I think some of the wrestlers of yore would have been great fighters, while others would have been uncomfortable with the carnage, or unable to take a punch, or just not interested. It would have been the same kind of divide we see today with top amateurs, some of whom have no interest in fighting despite their strong wrestling backgrounds.

SLAM! Wrestling: How does the business in America compare with Japan?

Snowden: There was definitely a huge divide in the wrestling business. The Japanese always stuck closer to traditional wrestling. They didn’t see an influx of cartoon characters and over the top spectacle until very recently. “Shooting” became part of the culture, in part because they continued to promote wrestling as real sport.
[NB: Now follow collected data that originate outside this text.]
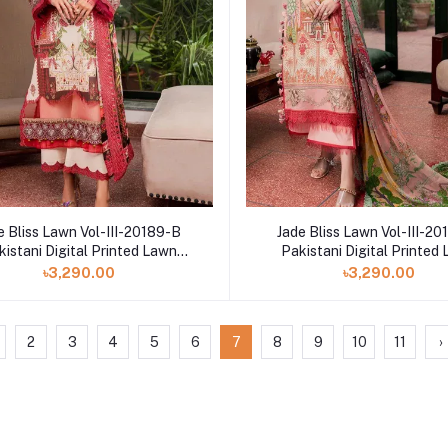
e Bliss Lawn Vol-III-20189-B
Jade Bliss Lawn Vol-III-2
kistani Digital Printed Lawn
Pakistani Digital Printed
Collection
Collection
৳3,290.00
৳3,290.00
2
3
4
5
6
7
8
9
10
11
›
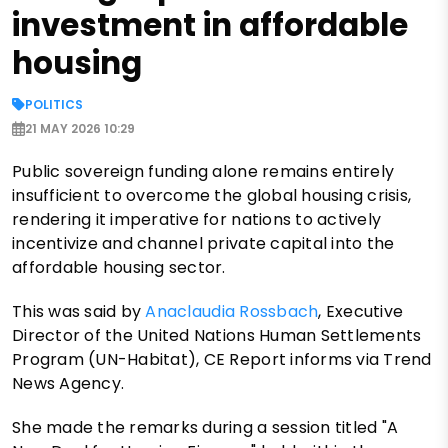
investment in affordable
housing
POLITICS
21 MAY 2026 10:29
Public sovereign funding alone remains entirely
insufficient to overcome the global housing crisis,
rendering it imperative for nations to actively
incentivize and channel private capital into the
affordable housing sector.
This was said by
Anaclaudia Rossbach
, Executive
Director of the United Nations Human Settlements
Program (UN-Habitat), CE Report informs via Trend
News Agency.
She made the remarks during a session titled "A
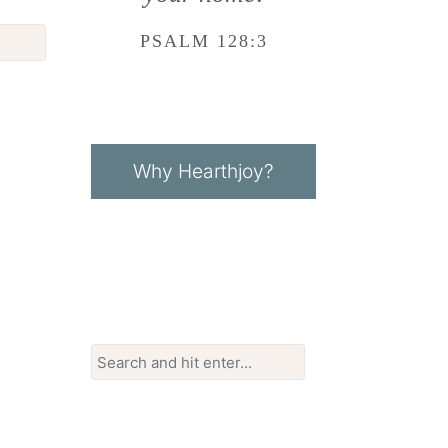
PSALM 128:3
Why Hearthjoy?
Search
for:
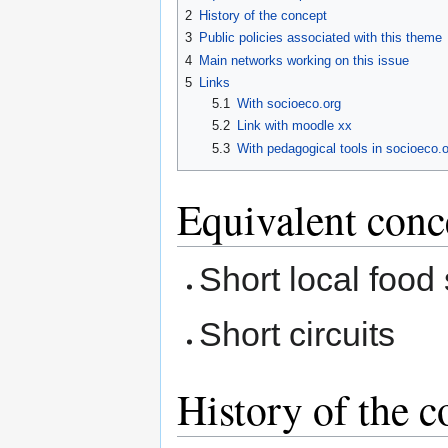
2
History of the concept
3
Public policies associated with this theme
4
Main networks working on this issue
5
Links
5.1
With socioeco.org
5.2
Link with moodle xx
5.3
With pedagogical tools in socioeco.o
Equivalent conc
Short local food
Short circuits
History of the c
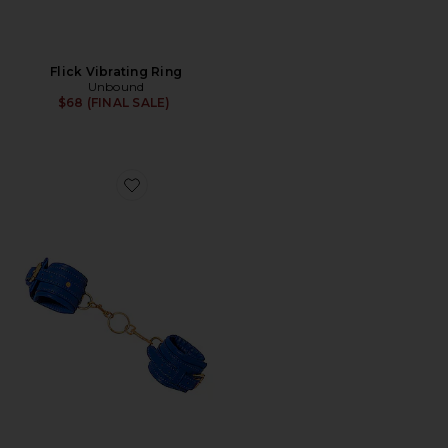
Flick Vibrating Ring
Unbound
$68 (FINAL SALE)
Favorite Orion Restraint Set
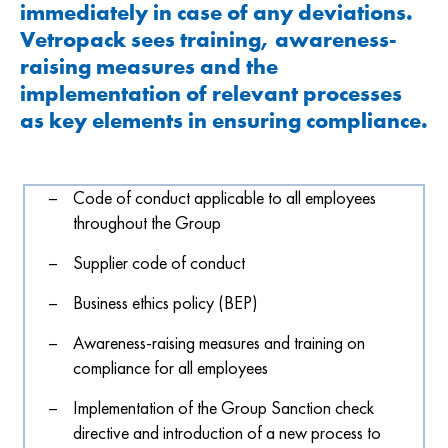
immediately in case of any deviations.
Vetropack sees training, awareness-
raising measures and the
implementation of relevant processes
as key elements in ensuring compliance.
Code of conduct applicable to all employees
throughout the Group
Supplier code of conduct
Business ethics policy (BEP)
Awareness-raising measures and training on
compliance for all employees
Implementation of the Group Sanction check
directive and introduction of a new process to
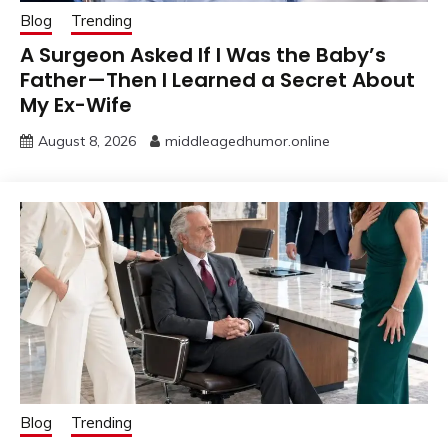
Blog
Trending
A Surgeon Asked If I Was the Baby’s
Father—Then I Learned a Secret About
My Ex-Wife
August 8, 2026
middleagedhumor.online
Blog
Trending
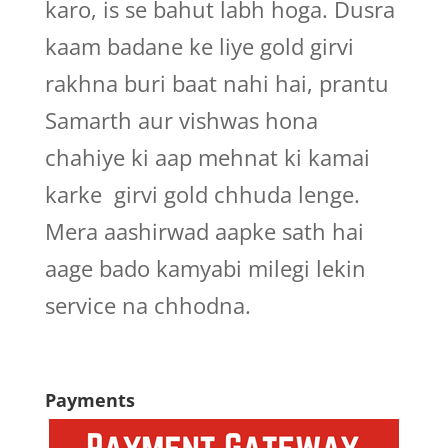
karo, is se bahut labh hoga. Dusra
kaam badane ke liye gold girvi
rakhna buri baat nahi hai, prantu
Samarth aur vishwas hona
chahiye ki aap mehnat ki kamai
karke girvi gold chhuda lenge.
Mera aashirwad aapke sath hai
aage bado kamyabi milegi lekin
service na chhodna.
Payments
It was important to the wrestlers to be considered legitimately tough guys and they made sure they were.

Karl Gotch and Billy Robinson were huge in developing the culture in Japan. They were top trainers and they stressed real wrestling and real wrestling technique. It was their students who really took wrestling in that country to new places and focused so intently on legitimacy. It was a really interesting time in history, almost like being transported back in time 60 years.

SLAM! Wrestling: Where do things stand now?

Snowden: Today, there is an avenue for shooters that hasn’t really existed before. If someone wants to test their mettle, they can go into MMA. So for the most part, people interested in that path aren’t really trying pro wrestling at all.

We have seen WWE dipping back into the amateur ranks for their talent and I think that’s a great thing. There have been a lot of great wrestlers with that background, so it’s a good pedigree, a good block to check on your resume.